*** Opening of Dataset extract ***

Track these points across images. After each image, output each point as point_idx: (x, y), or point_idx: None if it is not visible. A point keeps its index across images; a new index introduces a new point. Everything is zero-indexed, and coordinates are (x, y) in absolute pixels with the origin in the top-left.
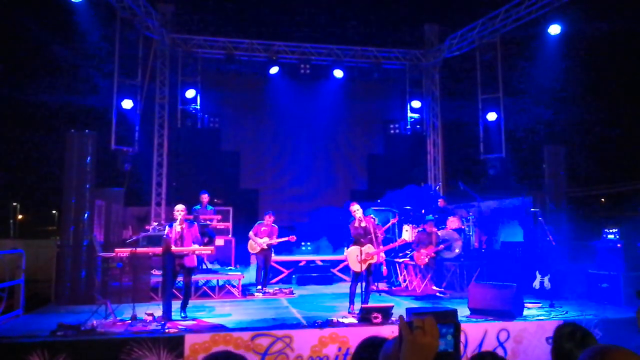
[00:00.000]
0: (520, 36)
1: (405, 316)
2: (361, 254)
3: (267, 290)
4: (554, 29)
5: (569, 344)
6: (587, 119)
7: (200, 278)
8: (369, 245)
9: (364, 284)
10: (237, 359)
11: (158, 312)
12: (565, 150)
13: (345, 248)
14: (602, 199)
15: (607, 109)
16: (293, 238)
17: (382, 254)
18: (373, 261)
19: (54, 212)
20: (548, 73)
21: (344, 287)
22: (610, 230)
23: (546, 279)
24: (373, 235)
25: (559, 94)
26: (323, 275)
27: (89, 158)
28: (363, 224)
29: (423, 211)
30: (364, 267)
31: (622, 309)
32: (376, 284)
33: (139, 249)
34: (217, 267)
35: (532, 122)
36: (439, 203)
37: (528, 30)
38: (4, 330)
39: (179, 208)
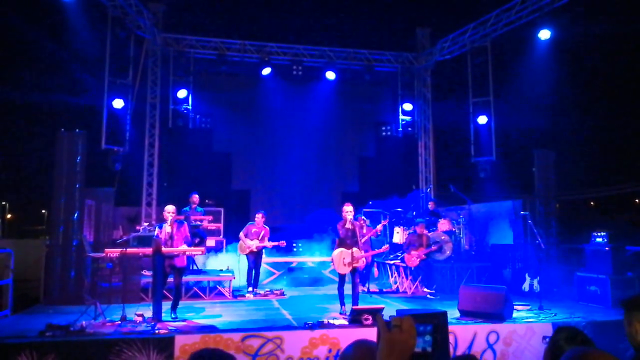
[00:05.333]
0: (510, 40)
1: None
2: (347, 257)
3: (257, 292)
4: (544, 34)
5: (568, 346)
6: (576, 124)
7: (190, 279)
8: (357, 249)
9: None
10: (225, 357)
11: (148, 313)
12: (555, 154)
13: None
14: (592, 203)
15: (596, 113)
16: (283, 243)
17: (363, 259)
18: (357, 265)
19: (43, 211)
20: (538, 77)
21: (334, 289)
22: (599, 234)
23: (535, 282)
24: (359, 238)
25: (549, 98)
26: (314, 276)
27: (79, 157)
28: (350, 226)
29: (414, 213)
30: (349, 269)
31: (610, 312)
32: (367, 285)
33: (129, 250)
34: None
35: (522, 125)
36: (429, 205)
37: (518, 35)
38: None
39: (169, 209)
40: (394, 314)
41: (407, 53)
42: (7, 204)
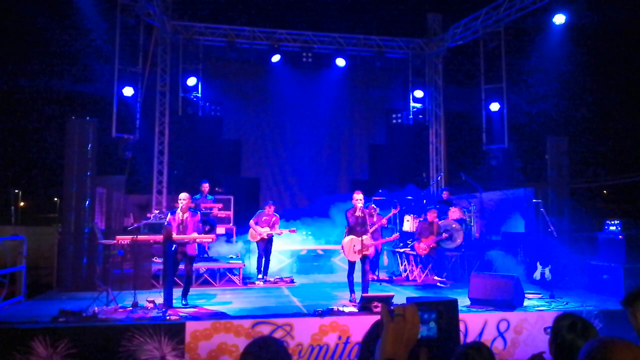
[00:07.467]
0: (524, 26)
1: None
2: (357, 245)
3: (267, 279)
4: (559, 19)
5: (570, 335)
6: (590, 110)
7: (201, 266)
8: (367, 237)
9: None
10: (274, 344)
11: (159, 299)
12: (568, 142)
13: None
14: (605, 191)
15: (610, 100)
16: (294, 230)
17: (373, 247)
18: (367, 253)
19: (55, 199)
20: (552, 63)
21: (344, 276)
22: (612, 222)
23: (547, 270)
24: (368, 226)
25: (562, 84)
26: (324, 264)
27: (89, 145)
28: (360, 214)
29: (424, 201)
30: (359, 257)
31: None
32: (377, 273)
33: (140, 237)
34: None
35: (535, 112)
36: (443, 195)
37: (532, 20)
38: (6, 316)
39: (183, 197)
40: (404, 301)
41: (418, 39)
42: (20, 192)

*** Close of Dataset extract ***

> _Task description_: Please quote the lines of the material, beginning with the first and ending with the one that contains "12: (565, 150)", exactly as written and without any pictures.

> _Result of the exercise_:
Track these points across images. After each image, output each point as point_idx: (x, y), or point_idx: None if it is not visible. A point keeps its index across images; a new index introduces a new point. Everything is zero-indexed, and coordinates are (x, y) in absolute pixels with the origin in the top-left.
[00:00.000]
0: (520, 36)
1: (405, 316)
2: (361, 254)
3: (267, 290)
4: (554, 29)
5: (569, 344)
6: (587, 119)
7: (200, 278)
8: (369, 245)
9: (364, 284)
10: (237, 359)
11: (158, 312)
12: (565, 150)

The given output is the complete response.